** INPUT follows **
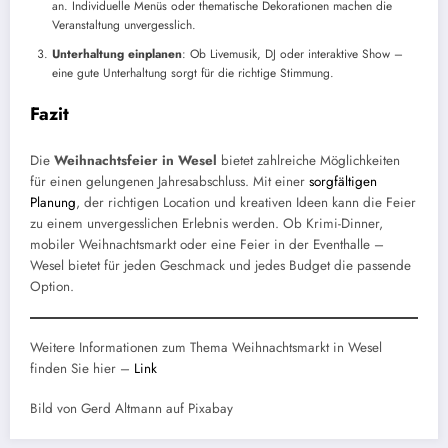
an. Individuelle Menüs oder thematische Dekorationen machen die
Veranstaltung unvergesslich.
Unterhaltung einplanen
: Ob Livemusik, DJ oder interaktive Show –
eine gute Unterhaltung sorgt für die richtige Stimmung.
Fazit
Die
Weihnachtsfeier in Wesel
bietet zahlreiche Möglichkeiten
für einen gelungenen Jahresabschluss. Mit einer
sorgfältigen
Planung
, der richtigen Location und kreativen Ideen kann die Feier
zu einem unvergesslichen Erlebnis werden. Ob Krimi-Dinner,
mobiler Weihnachtsmarkt oder eine Feier in der Eventhalle –
Wesel bietet für jeden Geschmack und jedes Budget die passende
Option.
Weitere Informationen zum Thema Weihnachtsmarkt in Wesel
finden Sie hier –
Link
Bild von Gerd Altmann auf Pixabay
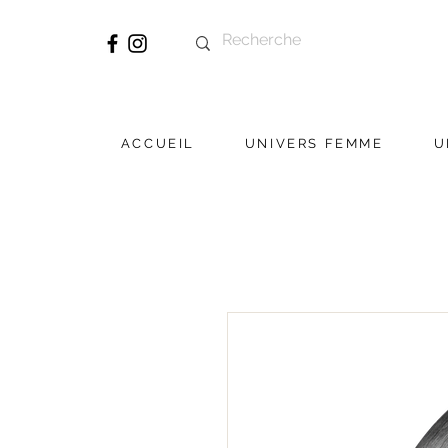
ACCUEIL
UNIVERS FEMME
U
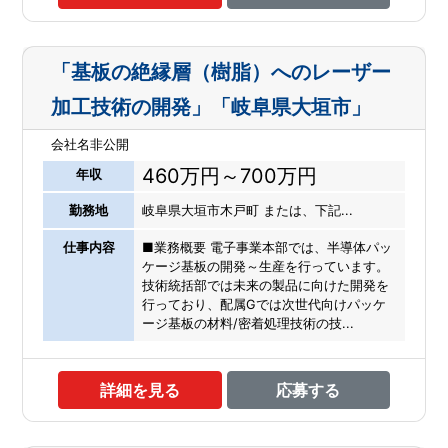
「基板の絶縁層（樹脂）へのレーザー
加工技術の開発」「岐阜県大垣市」
会社名非公開
460万円～700万円
年収
勤務地
岐阜県大垣市木戸町 または、下記...
仕事内容
■業務概要 電子事業本部では、半導体パッ
ケージ基板の開発～生産を行っています。
技術統括部では未来の製品に向けた開発を
行っており、配属Gでは次世代向けパッケ
ージ基板の材料/密着処理技術の技...
詳細を見る
応募する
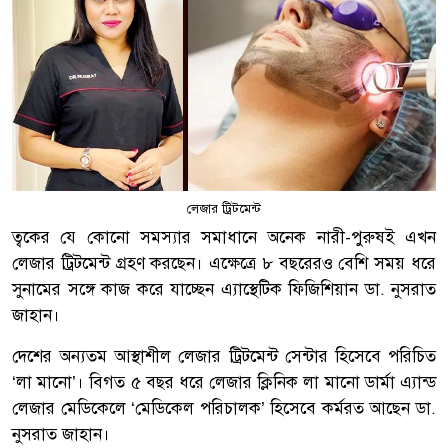
লেজার ট্রিটমেন্ট
ত্বকের যে কোনো সমস্যার সমাধানে অনেক নারী-পুরুষই এখন
লেজার ট্রিটমেন্ট গ্রহণ করছেন। এক্ষেত্রে ৮ বছরেরও বেশি সময় ধরে
সুনামের সঙ্গে কাজ করে যাচ্ছেন এ্যাস্থেটিক ফিজিশিয়ান ডা. নুসরাত
জাহান।
দেশের অন্যতম আস্থাশীল লেজার ট্রিটমেন্ট সেন্টার হিসেবে পরিচিত
‘লা মানো’। বিগত ৫ বছর ধরে লেজার ক্লিনিক লা মানো ডার্মা এ্যান্ড
লেজার মেডিকেলে ‘মেডিকেল পরিচালক’ হিসেবে কর্মরত আছেন ডা.
নুসরাত জাহান।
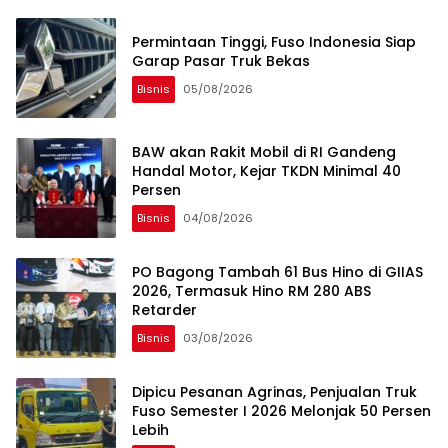
Permintaan Tinggi, Fuso Indonesia Siap
Garap Pasar Truk Bekas
Bisnis
05/08/2026
BAW akan Rakit Mobil di RI Gandeng
Handal Motor, Kejar TKDN Minimal 40
Persen
Bisnis
04/08/2026
PO Bagong Tambah 61 Bus Hino di GIIAS
2026, Termasuk Hino RM 280 ABS
Retarder
Bisnis
03/08/2026
Dipicu Pesanan Agrinas, Penjualan Truk
Fuso Semester I 2026 Melonjak 50 Persen
Lebih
** End of INPUT **
Update the text of all the records by putting "Ekonomi" wherever "Bisnis" appears and keeping everything else unchanged. Omit the pictures from your answer.

_WRITTEN REPLY:_
an. Individuelle Menüs oder thematische Dekorationen machen die
Veranstaltung unvergesslich.
Unterhaltung einplanen
: Ob Livemusik, DJ oder interaktive Show –
eine gute Unterhaltung sorgt für die richtige Stimmung.
Fazit
Die
Weihnachtsfeier in Wesel
bietet zahlreiche Möglichkeiten
für einen gelungenen Jahresabschluss. Mit einer
sorgfältigen
Planung
, der richtigen Location und kreativen Ideen kann die Feier
zu einem unvergesslichen Erlebnis werden. Ob Krimi-Dinner,
mobiler Weihnachtsmarkt oder eine Feier in der Eventhalle –
Wesel bietet für jeden Geschmack und jedes Budget die passende
Option.
Weitere Informationen zum Thema Weihnachtsmarkt in Wesel
finden Sie hier –
Link
Bild von Gerd Altmann auf Pixabay
ACCUEIL
UNIVERS FEMME
U
「基板の絶縁層（樹脂）へのレーザー
加工技術の開発」「岐阜県大垣市」
会社名非公開
460万円～700万円
年収
勤務地
岐阜県大垣市木戸町 または、下記...
仕事内容
■業務概要 電子事業本部では、半導体パッ
ケージ基板の開発～生産を行っています。
技術統括部では未来の製品に向けた開発を
行っており、配属Gでは次世代向けパッケ
ージ基板の材料/密着処理技術の技...
詳細を見る
応募する
লেজার ট্রিটমেন্ট
ত্বকের যে কোনো সমস্যার সমাধানে অনেক নারী-পুরুষই এখন
লেজার ট্রিটমেন্ট গ্রহণ করছেন। এক্ষেত্রে ৮ বছরেরও বেশি সময় ধরে
সুনামের সঙ্গে কাজ করে যাচ্ছেন এ্যাস্থেটিক ফিজিশিয়ান ডা. নুসরাত
জাহান।
দেশের অন্যতম আস্থাশীল লেজার ট্রিটমেন্ট সেন্টার হিসেবে পরিচিত
‘লা মানো’। বিগত ৫ বছর ধরে লেজার ক্লিনিক লা মানো ডার্মা এ্যান্ড
লেজার মেডিকেলে ‘মেডিকেল পরিচালক’ হিসেবে কর্মরত আছেন ডা.
নুসরাত জাহান।
Permintaan Tinggi, Fuso Indonesia Siap
Garap Pasar Truk Bekas
Ekonomi
05/08/2026
BAW akan Rakit Mobil di RI Gandeng
Handal Motor, Kejar TKDN Minimal 40
Persen
Ekonomi
04/08/2026
PO Bagong Tambah 61 Bus Hino di GIIAS
2026, Termasuk Hino RM 280 ABS
Retarder
Ekonomi
03/08/2026
Dipicu Pesanan Agrinas, Penjualan Truk
Fuso Semester I 2026 Melonjak 50 Persen
Lebih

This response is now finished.